Can you return each line that follows the items, word for word, leaving the pictures out of your answer?

——————————

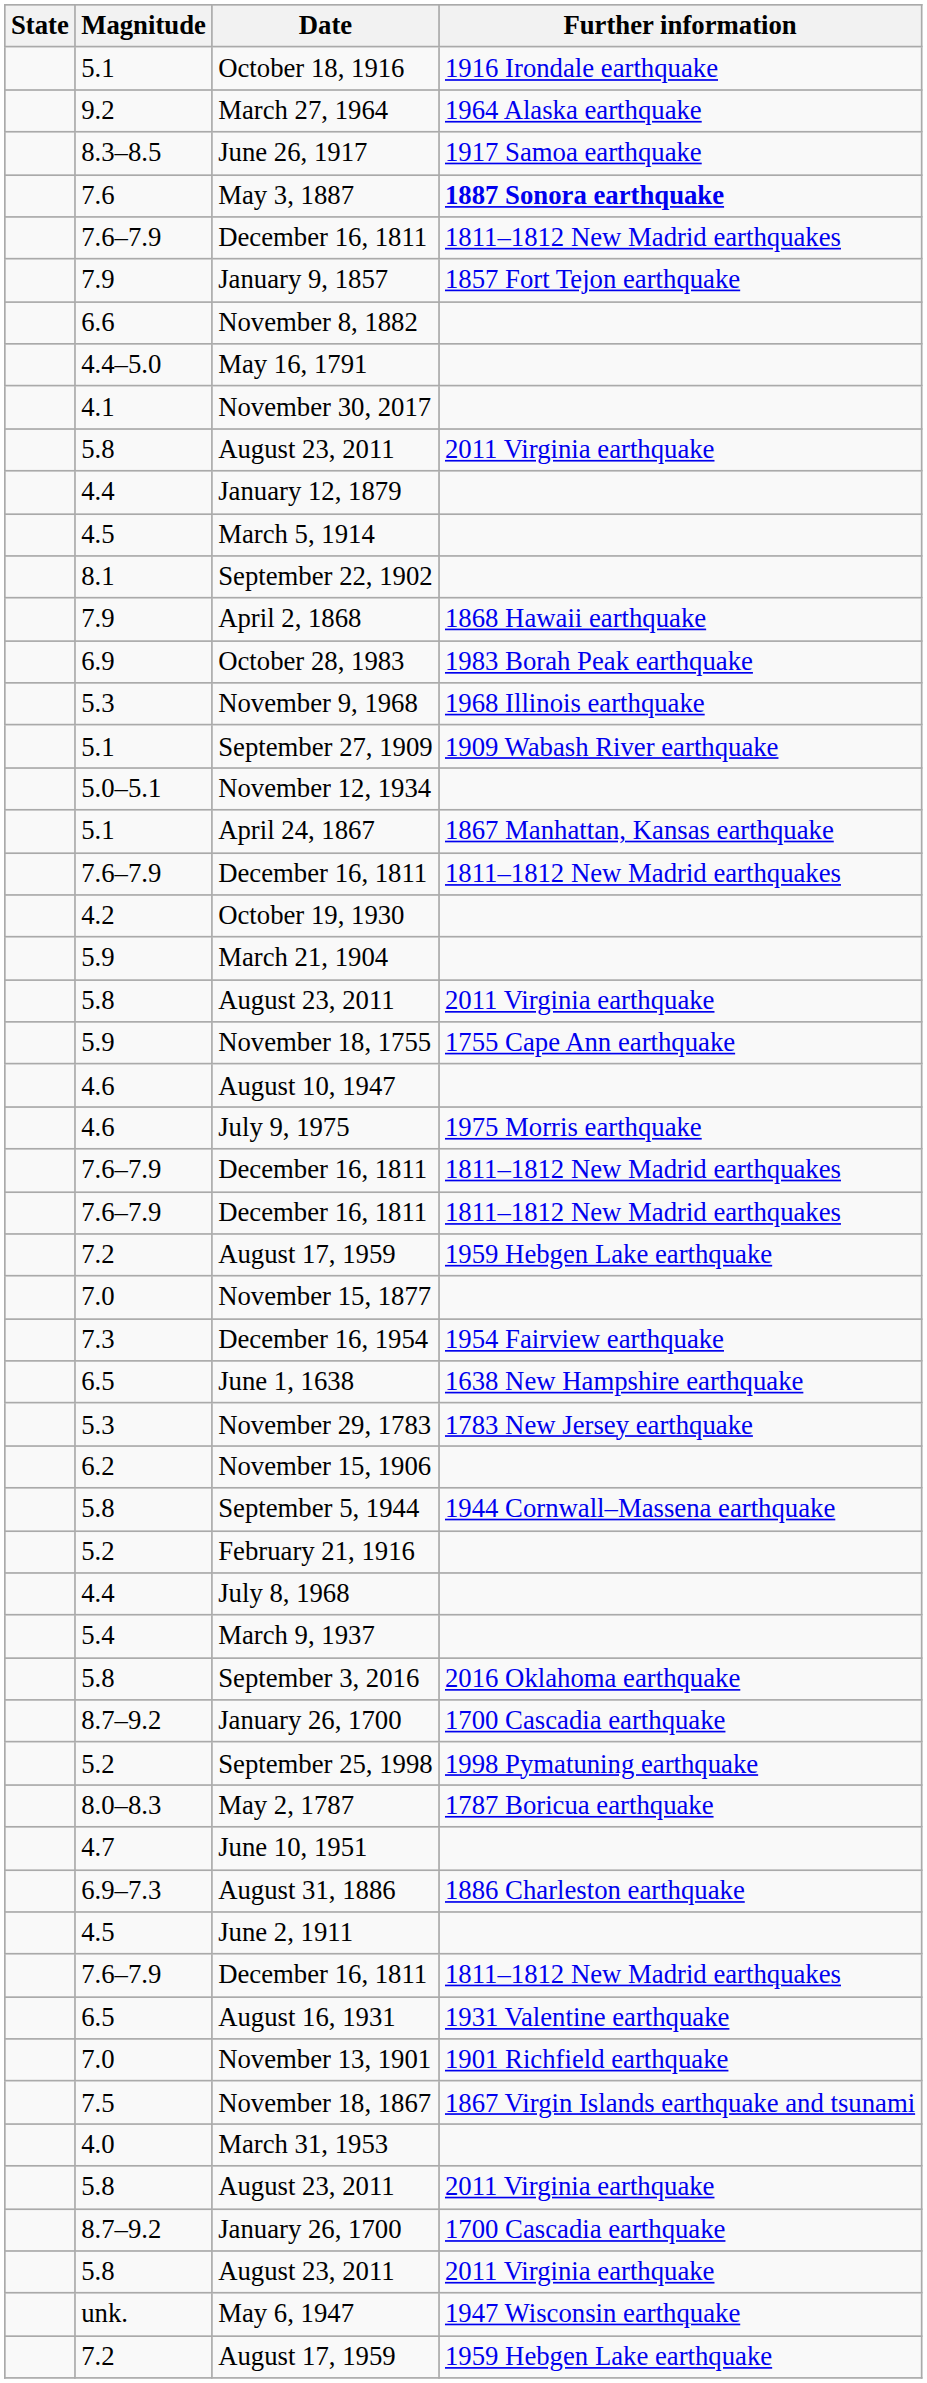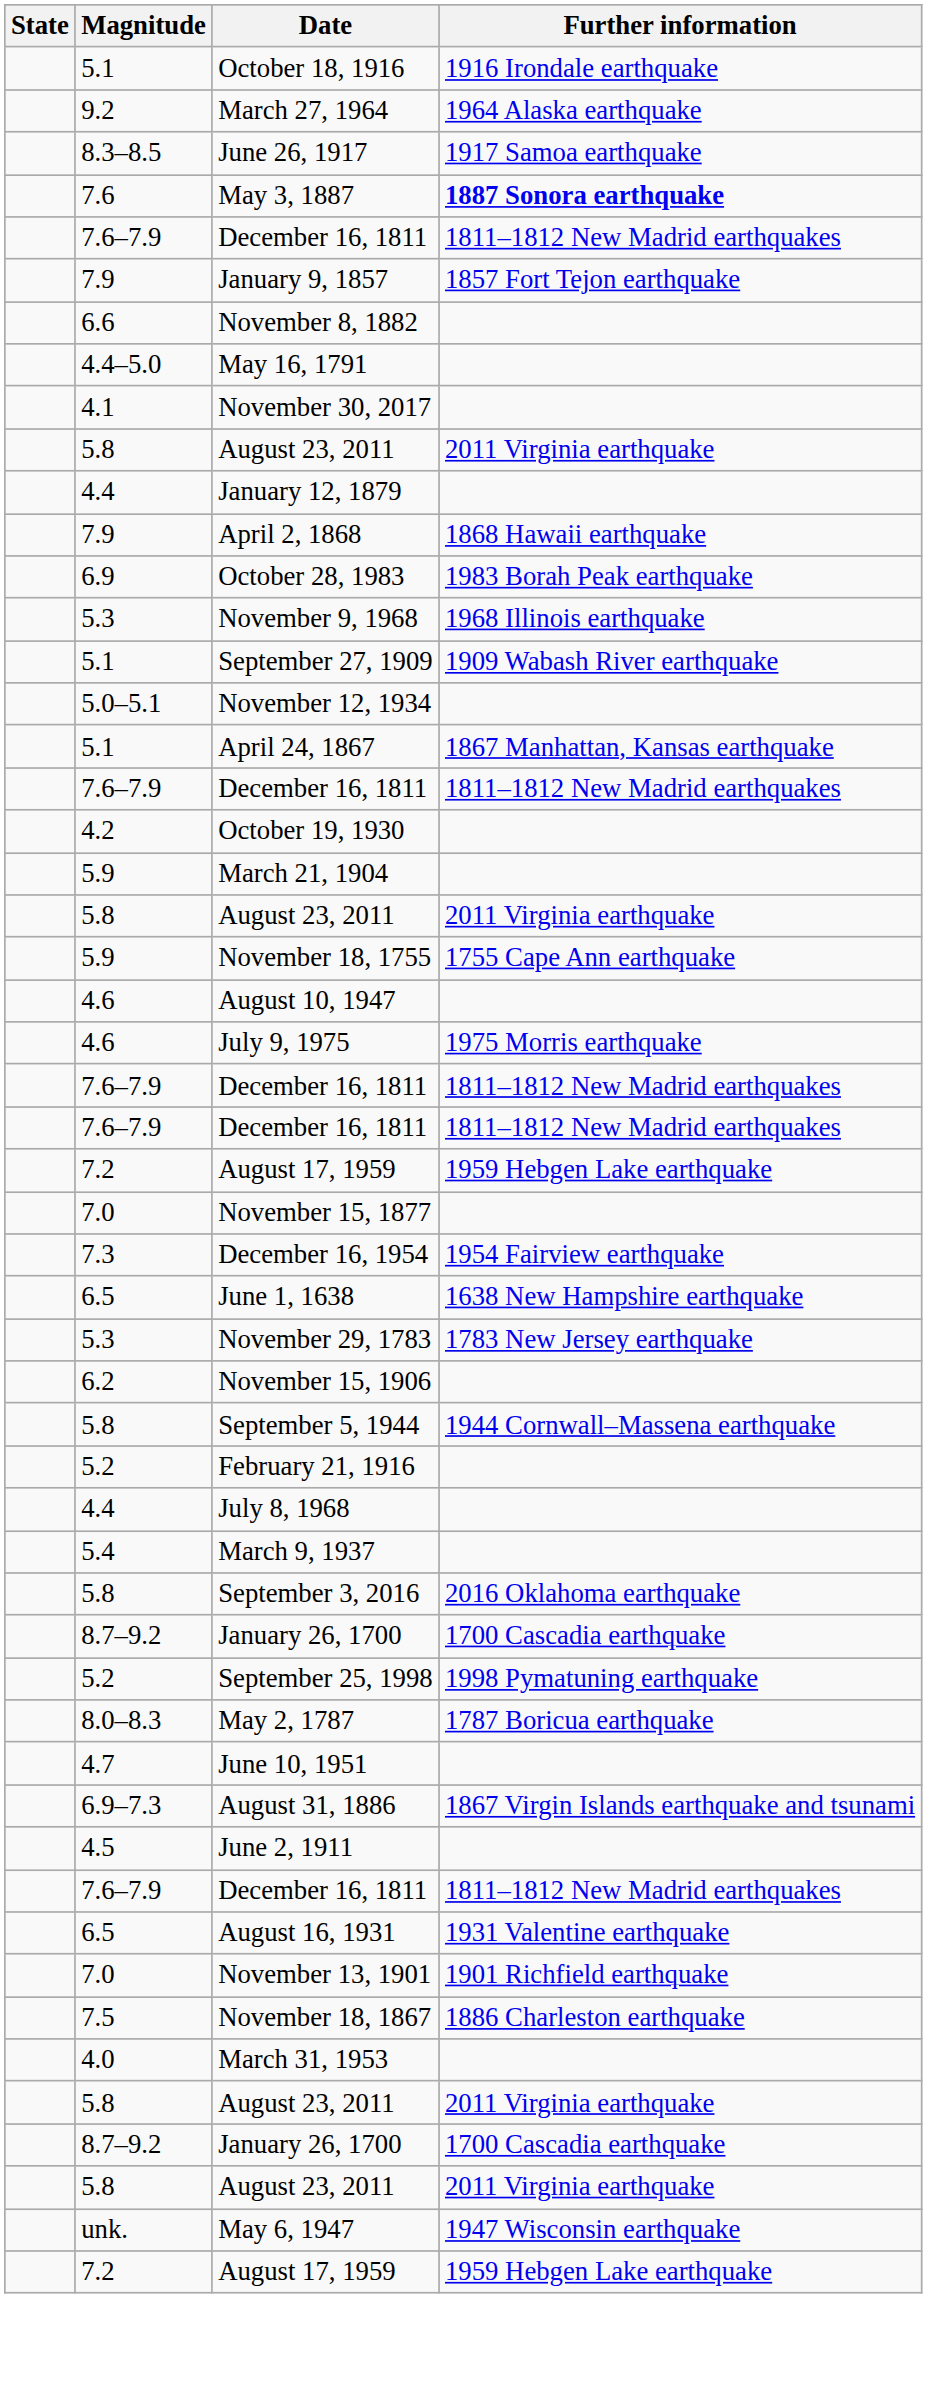- row: 4.5 | March 5, 1914
- row: 8.1 | September 22, 1902
August 31, 1886 | Further information: 1886 Charleston earthquake -> 1867 Virgin Islands earthquake and tsunami
November 18, 1867 | Further information: 1867 Virgin Islands earthquake and tsunami -> 1886 Charleston earthquake
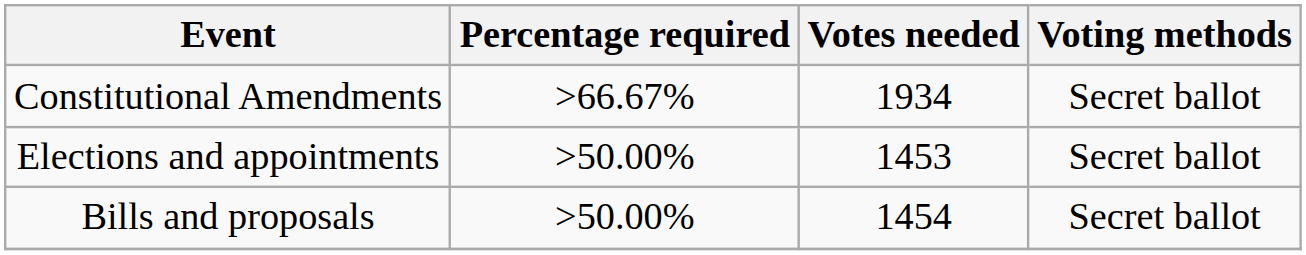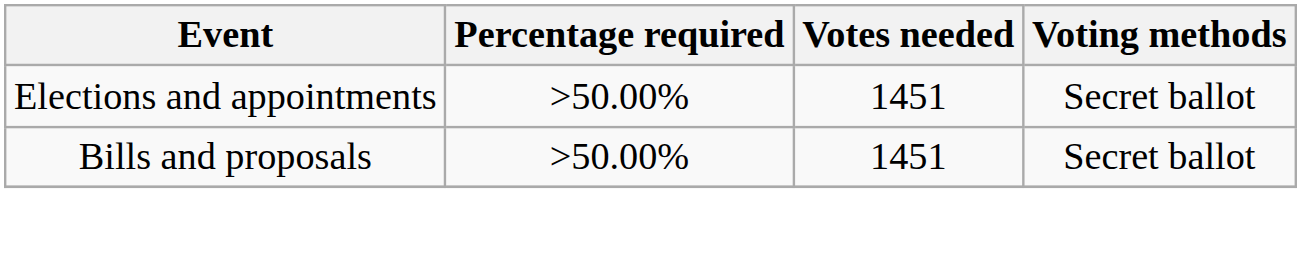- row: Constitutional Amendments | >66.67% | 1934 | Secret ballot
Elections and appointments | Votes needed: 1453 -> 1451
Bills and proposals | Votes needed: 1454 -> 1451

——————————

> ANSWER:
- row: 4.5 | March 5, 1914
- row: 8.1 | September 22, 1902
August 31, 1886 | Further information: 1886 Charleston earthquake -> 1867 Virgin Islands earthquake and tsunami
November 18, 1867 | Further information: 1867 Virgin Islands earthquake and tsunami -> 1886 Charleston earthquake
- row: Constitutional Amendments | >66.67% | 1934 | Secret ballot
Elections and appointments | Votes needed: 1453 -> 1451
Bills and proposals | Votes needed: 1454 -> 1451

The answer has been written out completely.